# [Task]
Will you quote all of the entries, word for word?

____________

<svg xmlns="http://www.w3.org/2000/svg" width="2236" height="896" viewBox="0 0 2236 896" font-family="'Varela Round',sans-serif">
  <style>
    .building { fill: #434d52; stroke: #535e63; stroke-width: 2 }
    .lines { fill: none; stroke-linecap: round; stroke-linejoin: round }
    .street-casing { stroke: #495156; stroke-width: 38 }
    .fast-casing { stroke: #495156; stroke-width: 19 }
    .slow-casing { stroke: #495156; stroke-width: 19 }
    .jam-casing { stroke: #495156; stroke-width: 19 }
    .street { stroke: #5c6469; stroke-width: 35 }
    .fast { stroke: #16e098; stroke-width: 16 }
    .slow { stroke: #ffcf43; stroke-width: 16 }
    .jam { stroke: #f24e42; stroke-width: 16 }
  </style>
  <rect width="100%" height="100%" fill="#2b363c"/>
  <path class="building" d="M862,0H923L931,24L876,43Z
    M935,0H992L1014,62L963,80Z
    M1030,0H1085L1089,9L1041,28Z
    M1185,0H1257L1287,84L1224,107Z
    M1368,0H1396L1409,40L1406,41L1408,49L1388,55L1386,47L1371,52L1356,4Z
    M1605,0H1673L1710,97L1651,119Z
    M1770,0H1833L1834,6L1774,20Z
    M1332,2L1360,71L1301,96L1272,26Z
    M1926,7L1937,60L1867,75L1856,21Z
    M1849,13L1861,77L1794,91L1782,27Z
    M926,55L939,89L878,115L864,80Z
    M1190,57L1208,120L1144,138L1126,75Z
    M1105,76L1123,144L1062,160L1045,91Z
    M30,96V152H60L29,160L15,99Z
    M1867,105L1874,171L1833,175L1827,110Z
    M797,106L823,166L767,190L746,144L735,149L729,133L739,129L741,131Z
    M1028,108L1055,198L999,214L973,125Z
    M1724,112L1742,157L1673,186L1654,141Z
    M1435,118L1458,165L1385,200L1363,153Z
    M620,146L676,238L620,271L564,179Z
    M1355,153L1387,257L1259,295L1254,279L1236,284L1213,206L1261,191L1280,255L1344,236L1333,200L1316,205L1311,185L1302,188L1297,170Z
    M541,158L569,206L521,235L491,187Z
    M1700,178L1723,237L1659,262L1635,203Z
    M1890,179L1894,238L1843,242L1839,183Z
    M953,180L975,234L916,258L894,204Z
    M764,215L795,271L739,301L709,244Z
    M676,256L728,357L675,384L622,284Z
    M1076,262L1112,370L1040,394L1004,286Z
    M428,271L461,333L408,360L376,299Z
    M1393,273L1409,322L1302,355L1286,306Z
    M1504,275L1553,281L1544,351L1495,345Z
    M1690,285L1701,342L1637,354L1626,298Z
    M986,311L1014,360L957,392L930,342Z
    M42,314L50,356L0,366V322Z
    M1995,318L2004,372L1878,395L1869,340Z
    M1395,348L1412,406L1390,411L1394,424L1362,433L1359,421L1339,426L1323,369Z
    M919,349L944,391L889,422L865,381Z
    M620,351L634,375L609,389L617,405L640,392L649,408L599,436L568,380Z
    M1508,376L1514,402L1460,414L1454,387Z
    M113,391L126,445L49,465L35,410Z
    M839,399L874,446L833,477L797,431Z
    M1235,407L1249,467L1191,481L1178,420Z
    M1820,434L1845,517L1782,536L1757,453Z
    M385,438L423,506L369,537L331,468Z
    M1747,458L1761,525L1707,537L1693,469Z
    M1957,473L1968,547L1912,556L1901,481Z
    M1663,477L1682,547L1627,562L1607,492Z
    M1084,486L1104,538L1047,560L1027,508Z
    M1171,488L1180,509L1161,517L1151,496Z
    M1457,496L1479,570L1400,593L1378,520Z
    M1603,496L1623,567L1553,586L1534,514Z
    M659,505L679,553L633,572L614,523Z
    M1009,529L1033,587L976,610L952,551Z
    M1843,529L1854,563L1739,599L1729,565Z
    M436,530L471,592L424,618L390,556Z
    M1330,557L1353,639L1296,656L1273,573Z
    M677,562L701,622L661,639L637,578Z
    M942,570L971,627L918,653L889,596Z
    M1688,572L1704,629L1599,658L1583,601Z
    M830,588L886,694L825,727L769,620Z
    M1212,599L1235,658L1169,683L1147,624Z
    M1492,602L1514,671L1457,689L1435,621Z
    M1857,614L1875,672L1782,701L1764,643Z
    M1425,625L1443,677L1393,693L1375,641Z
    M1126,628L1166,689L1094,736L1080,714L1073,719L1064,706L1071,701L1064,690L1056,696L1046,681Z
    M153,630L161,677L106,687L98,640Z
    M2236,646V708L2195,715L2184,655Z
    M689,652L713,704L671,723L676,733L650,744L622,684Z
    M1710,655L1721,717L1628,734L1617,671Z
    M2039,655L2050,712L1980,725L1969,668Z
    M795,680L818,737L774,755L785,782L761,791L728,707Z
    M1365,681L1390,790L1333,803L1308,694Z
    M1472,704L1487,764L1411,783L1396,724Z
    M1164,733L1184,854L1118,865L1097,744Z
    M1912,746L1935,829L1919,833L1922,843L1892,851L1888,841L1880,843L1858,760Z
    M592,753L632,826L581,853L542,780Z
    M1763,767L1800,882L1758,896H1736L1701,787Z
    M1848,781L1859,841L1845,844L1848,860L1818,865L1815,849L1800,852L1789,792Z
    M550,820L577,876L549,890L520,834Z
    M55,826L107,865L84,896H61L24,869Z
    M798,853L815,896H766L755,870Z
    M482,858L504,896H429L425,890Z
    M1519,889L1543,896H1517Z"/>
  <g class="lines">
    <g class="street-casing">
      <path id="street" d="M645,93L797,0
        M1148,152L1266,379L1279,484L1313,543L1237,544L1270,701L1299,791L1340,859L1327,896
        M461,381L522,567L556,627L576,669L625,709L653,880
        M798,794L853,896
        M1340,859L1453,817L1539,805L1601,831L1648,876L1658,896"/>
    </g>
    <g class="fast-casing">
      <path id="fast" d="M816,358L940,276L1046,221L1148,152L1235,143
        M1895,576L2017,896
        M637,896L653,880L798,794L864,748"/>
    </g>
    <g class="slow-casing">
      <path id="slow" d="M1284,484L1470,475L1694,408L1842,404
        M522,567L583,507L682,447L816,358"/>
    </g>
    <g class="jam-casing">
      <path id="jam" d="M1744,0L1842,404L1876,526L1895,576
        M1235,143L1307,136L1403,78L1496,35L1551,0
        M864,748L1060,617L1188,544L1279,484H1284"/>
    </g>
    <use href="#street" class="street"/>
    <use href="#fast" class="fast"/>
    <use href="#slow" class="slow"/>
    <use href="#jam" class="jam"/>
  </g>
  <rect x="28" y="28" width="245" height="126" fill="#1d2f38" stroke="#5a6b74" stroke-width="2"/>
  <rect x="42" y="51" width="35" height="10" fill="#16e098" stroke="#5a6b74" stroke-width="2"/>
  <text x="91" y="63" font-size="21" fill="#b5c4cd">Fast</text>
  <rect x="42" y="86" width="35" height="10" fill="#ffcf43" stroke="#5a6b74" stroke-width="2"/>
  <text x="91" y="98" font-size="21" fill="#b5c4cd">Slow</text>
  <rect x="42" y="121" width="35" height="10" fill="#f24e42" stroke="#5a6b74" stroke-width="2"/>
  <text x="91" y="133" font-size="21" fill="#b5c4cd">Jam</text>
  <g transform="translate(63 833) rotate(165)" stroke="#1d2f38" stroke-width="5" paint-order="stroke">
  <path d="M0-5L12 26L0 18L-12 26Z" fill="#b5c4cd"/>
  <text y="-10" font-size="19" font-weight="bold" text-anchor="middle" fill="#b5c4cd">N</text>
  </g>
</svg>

____________

# [Output]
<svg xmlns="http://www.w3.org/2000/svg" width="2236" height="896" viewBox="0 0 2236 896" font-family="'Varela Round',sans-serif">
  <style>
    .building { fill: #434d52; stroke: #535e63; stroke-width: 2 }
    .lines { fill: none; stroke-linecap: round; stroke-linejoin: round }
    .street-casing { stroke: #495156; stroke-width: 38 }
    .fast-casing { stroke: #495156; stroke-width: 19 }
    .slow-casing { stroke: #495156; stroke-width: 19 }
    .jam-casing { stroke: #495156; stroke-width: 19 }
    .street { stroke: #5c6469; stroke-width: 35 }
    .fast { stroke: #16e098; stroke-width: 16 }
    .slow { stroke: #ffcf43; stroke-width: 16 }
    .jam { stroke: #f24e42; stroke-width: 16 }
  </style>
  <rect width="100%" height="100%" fill="#2b363c"/>
  <path class="building" d="M862,0H923L931,24L876,43Z
    M935,0H992L1014,62L963,80Z
    M1030,0H1085L1089,9L1041,28Z
    M1185,0H1257L1287,84L1224,107Z
    M1368,0H1396L1409,40L1406,41L1408,49L1388,55L1386,47L1371,52L1356,4Z
    M1605,0H1673L1710,97L1651,119Z
    M1770,0H1833L1834,6L1774,20Z
    M1332,2L1360,71L1301,96L1272,26Z
    M1926,7L1937,60L1867,75L1856,21Z
    M1849,13L1861,77L1794,91L1782,27Z
    M926,55L939,89L878,115L864,80Z
    M1190,57L1208,120L1144,138L1126,75Z
    M1105,76L1123,144L1062,160L1045,91Z
    M30,96V152H60L29,160L15,99Z
    M1867,105L1874,171L1833,175L1827,110Z
    M797,106L823,166L767,190L746,144L735,149L729,133L739,129L741,131Z
    M1028,108L1055,198L999,214L973,125Z
    M1724,112L1742,157L1673,186L1654,141Z
    M1435,118L1458,165L1385,200L1363,153Z
    M620,146L676,238L620,271L564,179Z
    M1355,153L1387,257L1259,295L1254,279L1236,284L1213,206L1261,191L1280,255L1344,236L1333,200L1316,205L1311,185L1302,188L1297,170Z
    M541,158L569,206L521,235L491,187Z
    M1700,178L1723,237L1659,262L1635,203Z
    M1890,179L1894,238L1843,242L1839,183Z
    M953,180L975,234L916,258L894,204Z
    M764,215L795,271L739,301L709,244Z
    M676,256L728,357L675,384L622,284Z
    M1076,262L1112,370L1040,394L1004,286Z
    M428,271L461,333L408,360L376,299Z
    M1393,273L1409,322L1302,355L1286,306Z
    M1504,275L1553,281L1544,351L1495,345Z
    M1690,285L1701,342L1637,354L1626,298Z
    M986,311L1014,360L957,392L930,342Z
    M42,314L50,356L0,366V322Z
    M1995,318L2004,372L1878,395L1869,340Z
    M1395,348L1412,406L1390,411L1394,424L1362,433L1359,421L1339,426L1323,369Z
    M919,349L944,391L889,422L865,381Z
    M620,351L634,375L609,389L617,405L640,392L649,408L599,436L568,380Z
    M1508,376L1514,402L1460,414L1454,387Z
    M113,391L126,445L49,465L35,410Z
    M839,399L874,446L833,477L797,431Z
    M1235,407L1249,467L1191,481L1178,420Z
    M1820,434L1845,517L1782,536L1757,453Z
    M385,438L423,506L369,537L331,468Z
    M1747,458L1761,525L1707,537L1693,469Z
    M1957,473L1968,547L1912,556L1901,481Z
    M1663,477L1682,547L1627,562L1607,492Z
    M1084,486L1104,538L1047,560L1027,508Z
    M1171,488L1180,509L1161,517L1151,496Z
    M1457,496L1479,570L1400,593L1378,520Z
    M1603,496L1623,567L1553,586L1534,514Z
    M659,505L679,553L633,572L614,523Z
    M1009,529L1033,587L976,610L952,551Z
    M1843,529L1854,563L1739,599L1729,565Z
    M436,530L471,592L424,618L390,556Z
    M1330,557L1353,639L1296,656L1273,573Z
    M677,562L701,622L661,639L637,578Z
    M942,570L971,627L918,653L889,596Z
    M1688,572L1704,629L1599,658L1583,601Z
    M830,588L886,694L825,727L769,620Z
    M1212,599L1235,658L1169,683L1147,624Z
    M1492,602L1514,671L1457,689L1435,621Z
    M1857,614L1875,672L1782,701L1764,643Z
    M1425,625L1443,677L1393,693L1375,641Z
    M1126,628L1166,689L1094,736L1080,714L1073,719L1064,706L1071,701L1064,690L1056,696L1046,681Z
    M153,630L161,677L106,687L98,640Z
    M2236,646V708L2195,715L2184,655Z
    M689,652L713,704L671,723L676,733L650,744L622,684Z
    M1710,655L1721,717L1628,734L1617,671Z
    M2039,655L2050,712L1980,725L1969,668Z
    M795,680L818,737L774,755L785,782L761,791L728,707Z
    M1365,681L1390,790L1333,803L1308,694Z
    M1472,704L1487,764L1411,783L1396,724Z
    M1164,733L1184,854L1118,865L1097,744Z
    M1912,746L1935,829L1919,833L1922,843L1892,851L1888,841L1880,843L1858,760Z
    M592,753L632,826L581,853L542,780Z
    M1763,767L1800,882L1758,896H1736L1701,787Z
    M1848,781L1859,841L1845,844L1848,860L1818,865L1815,849L1800,852L1789,792Z
    M550,820L577,876L549,890L520,834Z
    M55,826L107,865L84,896H61L24,869Z
    M798,853L815,896H766L755,870Z
    M482,858L504,896H429L425,890Z
    M1519,889L1543,896H1517Z"/>
  <g class="lines">
    <g class="street-casing">
      <path id="street" d="M645,93L797,0
        M1148,152L1266,379L1279,484L1313,543L1237,544L1270,701L1299,791L1340,859L1327,896
        M461,381L522,567L556,627L576,669L625,709L653,880
        M798,794L853,896
        M1340,859L1453,817L1539,805L1601,831L1648,876L1658,896"/>
    </g>
    <g class="fast-casing">
      <path id="fast" d="M816,358L940,276L1046,221L1148,152L1235,143
        M1895,576L2017,896
        M637,896L653,880L798,794L864,748"/>
    </g>
    <g class="slow-casing">
      <path id="slow" d="M1284,484L1470,475L1694,408L1842,404
        M522,567L583,507L682,447L816,358"/>
    </g>
    <g class="jam-casing">
      <path id="jam" d="M1744,0L1842,404L1876,526L1895,576
        M1235,143L1307,136L1403,78L1496,35L1551,0
        M864,748L1060,617L1188,544L1279,484H1284"/>
    </g>
    <use href="#street" class="street"/>
    <use href="#fast" class="fast"/>
    <use href="#slow" class="slow"/>
    <use href="#jam" class="jam"/>
  </g>
  <rect x="28" y="28" width="245" height="126" fill="#1d2f38" stroke="#5a6b74" stroke-width="2"/>
  <rect x="42" y="51" width="35" height="10" fill="#16e098" stroke="#5a6b74" stroke-width="2"/>
  <text x="91" y="63" font-size="21" fill="#b5c4cd">Fast</text>
  <rect x="42" y="86" width="35" height="10" fill="#ffcf43" stroke="#5a6b74" stroke-width="2"/>
  <text x="91" y="98" font-size="21" fill="#b5c4cd">Slow</text>
  <rect x="42" y="121" width="35" height="10" fill="#f24e42" stroke="#5a6b74" stroke-width="2"/>
  <text x="91" y="133" font-size="21" fill="#b5c4cd">Jam</text>
  <g transform="translate(63 833) rotate(165)" stroke="#1d2f38" stroke-width="5" paint-order="stroke">
  <path d="M0-5L12 26L0 18L-12 26Z" fill="#b5c4cd"/>
  <text y="-10" font-size="19" font-weight="bold" text-anchor="middle" fill="#b5c4cd">N</text>
  </g>
</svg>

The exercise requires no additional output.